US ELECTION: With time fast running out, Democrat presidential candidate Al Gore is still clinging to the hope that the Supreme Court will order a resumption of a hand count of disputed ballots in the state of Florida. The nine justices have been deliberating for over 30 hours, but there is no indication of when they will make a decision.

- ZEMIN PROTESTS: The Police Commissioner says it was only because protesters became violent that police moved them during a free Tibet protest while Chinese President Jiang Zemin was in New Zealand last year. Former Prime Minister Jenny Shipley says she spoke to police but did not instruct them on how to handle the protest. However, the manager of the hotel where Shipley was due to meet Zemin for a state dinner said Mrs Shipley was urging police to move the protesters because Mr Zemin’s arrival was being delayed.

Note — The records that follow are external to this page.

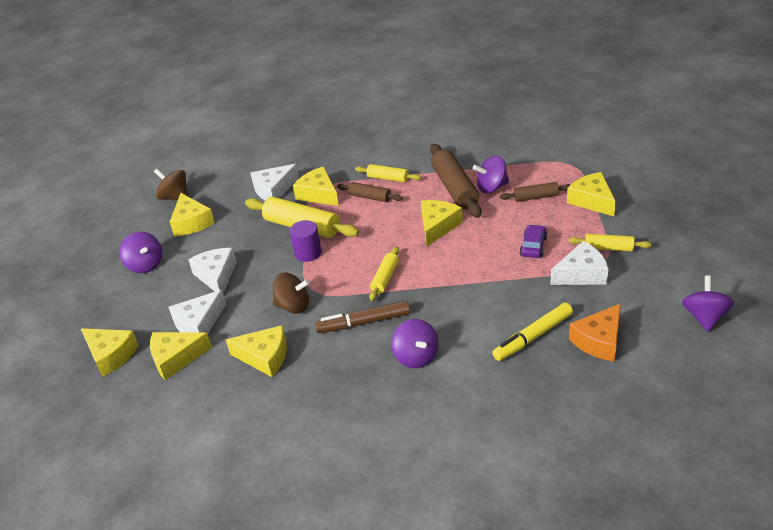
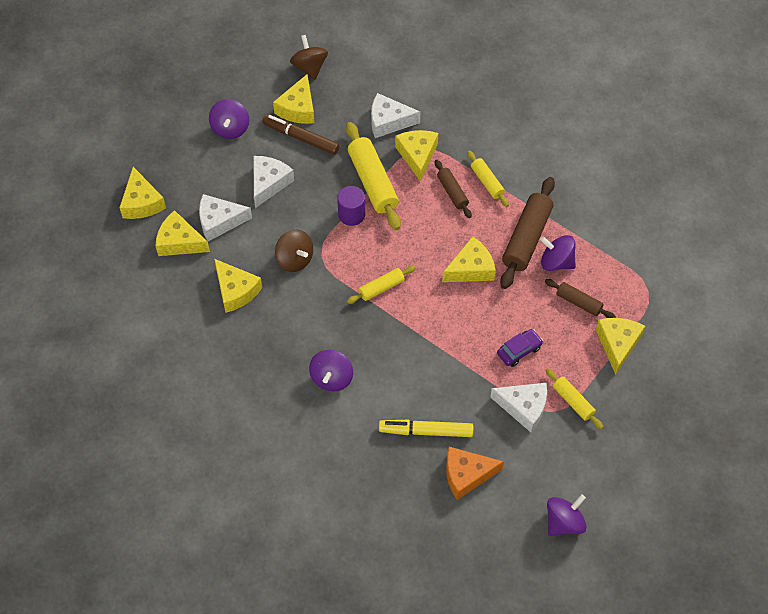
camera: 35 degrees right, 20 degrees up
brown marker [315,300,410,333] -> brown marker moved to [263,114,340,155]

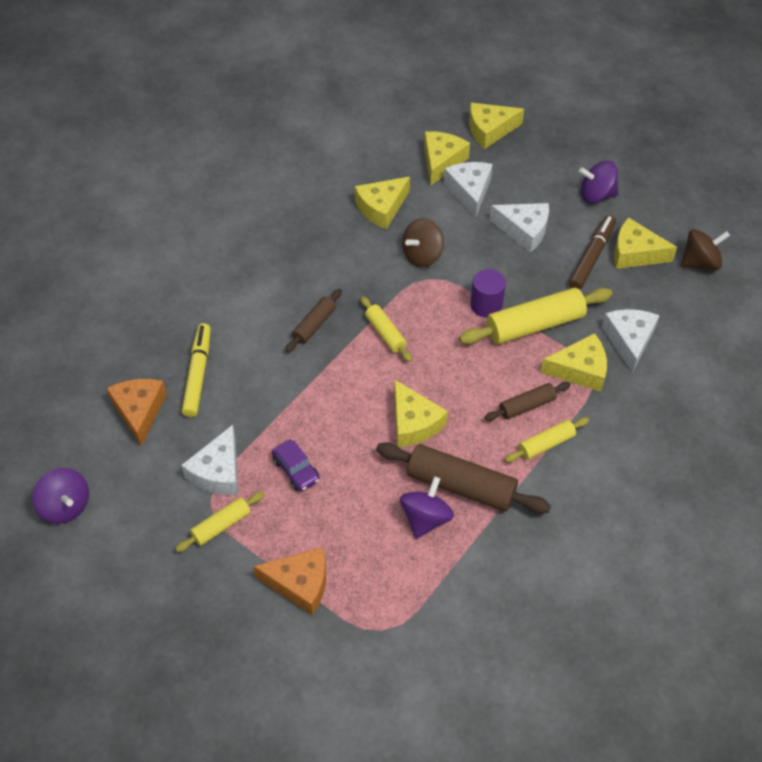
camera: 90 degrees right, 5 degrees down
purple spinning top [309,350,353,391] -> none
brown rolling pin [545,279,615,318] -> brown rolling pin moved to [286,289,342,352]
yellow cheese [596,318,645,375] -> orange cheese [253,547,326,615]

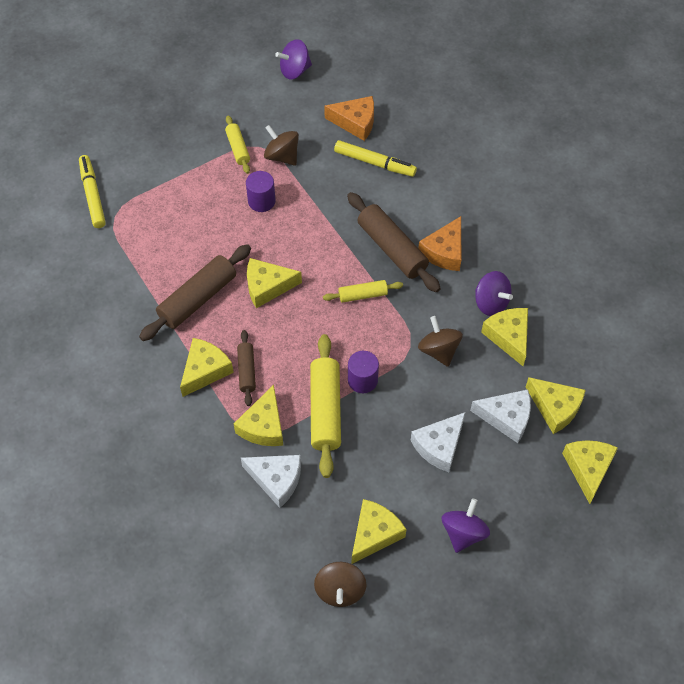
camera: 110 degrees right, 5 degrees up
white cheese [181,425,238,495] -> brown spinning top [264,125,299,166]
orange cheese [253,547,326,615] -> orange cheese moved to [418,216,461,271]
purple car [272,440,320,492] -> purple cylinder [246,171,276,212]
brown rolling pin [286,289,342,352] -> brown rolling pin [347,192,441,292], size x1.80
purple spinning top [400,476,454,539] -> purple spinning top moved to [475,271,513,316]
yellow rolling pin [505,417,589,462] -> yellow cheese [180,338,234,397]
brown marker [569,215,616,290] -> none
none -> yellow marker [79,155,106,228]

- SPEED CAMERAS: Police say an early present for the public will be a nationwide intolerance of speedsters. By next week speed cameras are being reset to catch anyone going more that 10k over the speed limit, not just the top 15 percent of speedsters as they were previously set.

- PREDATORY PRICING: The Commerce Commission is investigating a claim that Tranz Rail used predatory pricing to drive the Top Cat Ferry out of the Cook Strait Market, and then raise its freight charges. A commerce Commission spokesperson says the investigation could lead to a prosecution, and if found guilty, Tranz Rail could face a fine of up to $5 million.

- ETHIOPIA/ERITREA PEACE AGREEMENT: Ethiopia and Eritrea have signed a peace treaty in Algeria to end 2 years of conflict that cost tens of thousands of lives. Military and financial exhaustion on both sides seems to have forced the agreement, and suspicion and mistrust appear to remain between the two countries.

- FAHEY TO PAY COSTS: Convicted Christchurch sex offender Morgan Fahey has been order to pay $93,553 in costs after being struck off the Medical Register.

- CLINTON IN IRELAND: United States President Bill Clinton is in Ireland in the first leg of a three day visit aimed at revitalising the Northern Ireland peace protest.

- MAORI TV: The Maori Television Trust says it may take legal action over the Government’s indecision about establishing a Mori TV channel. The trust has been left in limbo by the Government for the past year.